■ HOW TO COMPLETE THIS TASK ■
Print each of the rows below character for character, preserving every line break, symbol, and space.

■ DATA SHOWN ■
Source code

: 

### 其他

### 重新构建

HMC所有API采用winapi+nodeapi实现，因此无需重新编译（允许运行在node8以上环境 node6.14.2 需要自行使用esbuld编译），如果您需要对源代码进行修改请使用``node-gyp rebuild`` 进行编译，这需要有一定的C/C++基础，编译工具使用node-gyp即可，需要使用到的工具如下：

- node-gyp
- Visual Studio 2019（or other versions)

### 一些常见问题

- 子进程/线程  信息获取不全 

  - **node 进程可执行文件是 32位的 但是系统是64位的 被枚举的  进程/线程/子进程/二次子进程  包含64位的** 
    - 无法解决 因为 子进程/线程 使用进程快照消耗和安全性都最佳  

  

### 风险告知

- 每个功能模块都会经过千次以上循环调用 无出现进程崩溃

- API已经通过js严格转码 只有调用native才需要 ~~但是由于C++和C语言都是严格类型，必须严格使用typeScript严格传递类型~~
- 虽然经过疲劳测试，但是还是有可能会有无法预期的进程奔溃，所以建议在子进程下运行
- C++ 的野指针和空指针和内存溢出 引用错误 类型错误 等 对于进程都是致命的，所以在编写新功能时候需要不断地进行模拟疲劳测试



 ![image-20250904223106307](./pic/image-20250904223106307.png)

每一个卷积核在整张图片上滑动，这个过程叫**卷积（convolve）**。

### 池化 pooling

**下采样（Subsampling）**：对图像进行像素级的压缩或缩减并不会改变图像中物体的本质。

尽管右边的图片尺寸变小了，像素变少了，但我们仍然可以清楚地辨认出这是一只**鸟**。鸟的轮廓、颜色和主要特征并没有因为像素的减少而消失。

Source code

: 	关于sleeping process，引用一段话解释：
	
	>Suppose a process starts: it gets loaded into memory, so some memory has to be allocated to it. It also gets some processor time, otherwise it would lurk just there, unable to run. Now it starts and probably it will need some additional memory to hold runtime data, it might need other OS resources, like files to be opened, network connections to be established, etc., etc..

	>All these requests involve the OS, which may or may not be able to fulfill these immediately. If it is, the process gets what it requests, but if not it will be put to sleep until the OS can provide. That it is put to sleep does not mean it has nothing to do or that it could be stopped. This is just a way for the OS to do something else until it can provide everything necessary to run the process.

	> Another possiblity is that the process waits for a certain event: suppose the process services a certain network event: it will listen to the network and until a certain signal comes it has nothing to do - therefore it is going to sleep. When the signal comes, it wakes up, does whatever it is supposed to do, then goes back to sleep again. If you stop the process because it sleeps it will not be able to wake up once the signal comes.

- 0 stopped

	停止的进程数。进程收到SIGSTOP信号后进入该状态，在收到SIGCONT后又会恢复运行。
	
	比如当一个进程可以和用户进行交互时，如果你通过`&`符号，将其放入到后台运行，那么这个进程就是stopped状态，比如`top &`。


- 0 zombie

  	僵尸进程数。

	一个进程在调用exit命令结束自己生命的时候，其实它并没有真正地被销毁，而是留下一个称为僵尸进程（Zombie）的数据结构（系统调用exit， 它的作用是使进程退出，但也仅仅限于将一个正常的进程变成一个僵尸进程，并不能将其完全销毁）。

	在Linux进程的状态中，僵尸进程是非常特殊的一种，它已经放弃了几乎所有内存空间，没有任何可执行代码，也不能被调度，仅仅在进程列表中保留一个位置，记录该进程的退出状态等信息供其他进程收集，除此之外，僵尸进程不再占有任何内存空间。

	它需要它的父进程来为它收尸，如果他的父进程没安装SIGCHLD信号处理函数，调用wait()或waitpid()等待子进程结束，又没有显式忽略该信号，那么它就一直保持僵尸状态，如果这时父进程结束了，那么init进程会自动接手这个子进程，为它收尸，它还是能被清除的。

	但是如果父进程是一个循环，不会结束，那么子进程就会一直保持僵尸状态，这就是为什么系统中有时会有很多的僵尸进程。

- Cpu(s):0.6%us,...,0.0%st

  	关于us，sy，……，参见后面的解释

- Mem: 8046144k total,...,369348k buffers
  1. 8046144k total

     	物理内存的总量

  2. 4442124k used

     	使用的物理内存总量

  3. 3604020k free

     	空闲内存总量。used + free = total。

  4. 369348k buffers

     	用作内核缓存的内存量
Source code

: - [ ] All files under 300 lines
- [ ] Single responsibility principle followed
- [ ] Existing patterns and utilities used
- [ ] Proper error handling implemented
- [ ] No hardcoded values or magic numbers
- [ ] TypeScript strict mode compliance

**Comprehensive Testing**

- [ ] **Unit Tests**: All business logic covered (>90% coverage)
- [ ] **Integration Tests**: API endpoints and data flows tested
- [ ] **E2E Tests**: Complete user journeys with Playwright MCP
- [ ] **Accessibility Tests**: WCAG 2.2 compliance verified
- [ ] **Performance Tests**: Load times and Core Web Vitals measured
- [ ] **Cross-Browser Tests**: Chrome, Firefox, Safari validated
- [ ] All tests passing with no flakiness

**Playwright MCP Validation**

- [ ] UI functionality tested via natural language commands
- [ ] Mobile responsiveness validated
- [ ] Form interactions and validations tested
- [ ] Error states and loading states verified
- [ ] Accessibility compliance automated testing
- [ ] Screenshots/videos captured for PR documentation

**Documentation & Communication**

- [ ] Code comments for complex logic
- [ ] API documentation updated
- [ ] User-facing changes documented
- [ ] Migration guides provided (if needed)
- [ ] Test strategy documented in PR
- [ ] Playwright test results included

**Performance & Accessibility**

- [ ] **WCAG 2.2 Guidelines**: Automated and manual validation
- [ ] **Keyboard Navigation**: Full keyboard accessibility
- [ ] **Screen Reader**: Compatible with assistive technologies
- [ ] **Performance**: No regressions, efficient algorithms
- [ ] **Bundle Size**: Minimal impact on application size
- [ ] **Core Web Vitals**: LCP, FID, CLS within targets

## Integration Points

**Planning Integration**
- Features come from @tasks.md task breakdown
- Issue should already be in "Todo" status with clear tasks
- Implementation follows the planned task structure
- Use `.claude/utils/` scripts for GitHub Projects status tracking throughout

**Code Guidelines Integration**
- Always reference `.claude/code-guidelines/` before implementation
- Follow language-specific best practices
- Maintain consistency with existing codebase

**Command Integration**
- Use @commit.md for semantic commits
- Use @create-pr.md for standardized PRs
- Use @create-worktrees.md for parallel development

■ ANSWER TO THE EXERCISE ■
Source code

: 

### 其他

### 重新构建

HMC所有API采用winapi+nodeapi实现，因此无需重新编译（允许运行在node8以上环境 node6.14.2 需要自行使用esbuld编译），如果您需要对源代码进行修改请使用``node-gyp rebuild`` 进行编译，这需要有一定的C/C++基础，编译工具使用node-gyp即可，需要使用到的工具如下：

- node-gyp
- Visual Studio 2019（or other versions)

### 一些常见问题

- 子进程/线程  信息获取不全 

  - **node 进程可执行文件是 32位的 但是系统是64位的 被枚举的  进程/线程/子进程/二次子进程  包含64位的** 
    - 无法解决 因为 子进程/线程 使用进程快照消耗和安全性都最佳  

  

### 风险告知

- 每个功能模块都会经过千次以上循环调用 无出现进程崩溃

- API已经通过js严格转码 只有调用native才需要 ~~但是由于C++和C语言都是严格类型，必须严格使用typeScript严格传递类型~~
- 虽然经过疲劳测试，但是还是有可能会有无法预期的进程奔溃，所以建议在子进程下运行
- C++ 的野指针和空指针和内存溢出 引用错误 类型错误 等 对于进程都是致命的，所以在编写新功能时候需要不断地进行模拟疲劳测试



 ![image-20250904223106307](./pic/image-20250904223106307.png)

每一个卷积核在整张图片上滑动，这个过程叫**卷积（convolve）**。

### 池化 pooling

**下采样（Subsampling）**：对图像进行像素级的压缩或缩减并不会改变图像中物体的本质。

尽管右边的图片尺寸变小了，像素变少了，但我们仍然可以清楚地辨认出这是一只**鸟**。鸟的轮廓、颜色和主要特征并没有因为像素的减少而消失。

Source code

: 	关于sleeping process，引用一段话解释：
	
	>Suppose a process starts: it gets loaded into memory, so some memory has to be allocated to it. It also gets some processor time, otherwise it would lurk just there, unable to run. Now it starts and probably it will need some additional memory to hold runtime data, it might need other OS resources, like files to be opened, network connections to be established, etc., etc..

	>All these requests involve the OS, which may or may not be able to fulfill these immediately. If it is, the process gets what it requests, but if not it will be put to sleep until the OS can provide. That it is put to sleep does not mean it has nothing to do or that it could be stopped. This is just a way for the OS to do something else until it can provide everything necessary to run the process.

	> Another possiblity is that the process waits for a certain event: suppose the process services a certain network event: it will listen to the network and until a certain signal comes it has nothing to do - therefore it is going to sleep. When the signal comes, it wakes up, does whatever it is supposed to do, then goes back to sleep again. If you stop the process because it sleeps it will not be able to wake up once the signal comes.

- 0 stopped

	停止的进程数。进程收到SIGSTOP信号后进入该状态，在收到SIGCONT后又会恢复运行。
	
	比如当一个进程可以和用户进行交互时，如果你通过`&`符号，将其放入到后台运行，那么这个进程就是stopped状态，比如`top &`。


- 0 zombie

  	僵尸进程数。

	一个进程在调用exit命令结束自己生命的时候，其实它并没有真正地被销毁，而是留下一个称为僵尸进程（Zombie）的数据结构（系统调用exit， 它的作用是使进程退出，但也仅仅限于将一个正常的进程变成一个僵尸进程，并不能将其完全销毁）。

	在Linux进程的状态中，僵尸进程是非常特殊的一种，它已经放弃了几乎所有内存空间，没有任何可执行代码，也不能被调度，仅仅在进程列表中保留一个位置，记录该进程的退出状态等信息供其他进程收集，除此之外，僵尸进程不再占有任何内存空间。

	它需要它的父进程来为它收尸，如果他的父进程没安装SIGCHLD信号处理函数，调用wait()或waitpid()等待子进程结束，又没有显式忽略该信号，那么它就一直保持僵尸状态，如果这时父进程结束了，那么init进程会自动接手这个子进程，为它收尸，它还是能被清除的。

	但是如果父进程是一个循环，不会结束，那么子进程就会一直保持僵尸状态，这就是为什么系统中有时会有很多的僵尸进程。

- Cpu(s):0.6%us,...,0.0%st

  	关于us，sy，……，参见后面的解释

- Mem: 8046144k total,...,369348k buffers
  1. 8046144k total

     	物理内存的总量

  2. 4442124k used

     	使用的物理内存总量

  3. 3604020k free

     	空闲内存总量。used + free = total。

  4. 369348k buffers

     	用作内核缓存的内存量
Source code

: - [ ] All files under 300 lines
- [ ] Single responsibility principle followed
- [ ] Existing patterns and utilities used
- [ ] Proper error handling implemented
- [ ] No hardcoded values or magic numbers
- [ ] TypeScript strict mode compliance

**Comprehensive Testing**

- [ ] **Unit Tests**: All business logic covered (>90% coverage)
- [ ] **Integration Tests**: API endpoints and data flows tested
- [ ] **E2E Tests**: Complete user journeys with Playwright MCP
- [ ] **Accessibility Tests**: WCAG 2.2 compliance verified
- [ ] **Performance Tests**: Load times and Core Web Vitals measured
- [ ] **Cross-Browser Tests**: Chrome, Firefox, Safari validated
- [ ] All tests passing with no flakiness

**Playwright MCP Validation**

- [ ] UI functionality tested via natural language commands
- [ ] Mobile responsiveness validated
- [ ] Form interactions and validations tested
- [ ] Error states and loading states verified
- [ ] Accessibility compliance automated testing
- [ ] Screenshots/videos captured for PR documentation

**Documentation & Communication**

- [ ] Code comments for complex logic
- [ ] API documentation updated
- [ ] User-facing changes documented
- [ ] Migration guides provided (if needed)
- [ ] Test strategy documented in PR
- [ ] Playwright test results included

**Performance & Accessibility**

- [ ] **WCAG 2.2 Guidelines**: Automated and manual validation
- [ ] **Keyboard Navigation**: Full keyboard accessibility
- [ ] **Screen Reader**: Compatible with assistive technologies
- [ ] **Performance**: No regressions, efficient algorithms
- [ ] **Bundle Size**: Minimal impact on application size
- [ ] **Core Web Vitals**: LCP, FID, CLS within targets

## Integration Points

**Planning Integration**
- Features come from @tasks.md task breakdown
- Issue should already be in "Todo" status with clear tasks
- Implementation follows the planned task structure
- Use `.claude/utils/` scripts for GitHub Projects status tracking throughout

**Code Guidelines Integration**
- Always reference `.claude/code-guidelines/` before implementation
- Follow language-specific best practices
- Maintain consistency with existing codebase

**Command Integration**
- Use @commit.md for semantic commits
- Use @create-pr.md for standardized PRs
- Use @create-worktrees.md for parallel development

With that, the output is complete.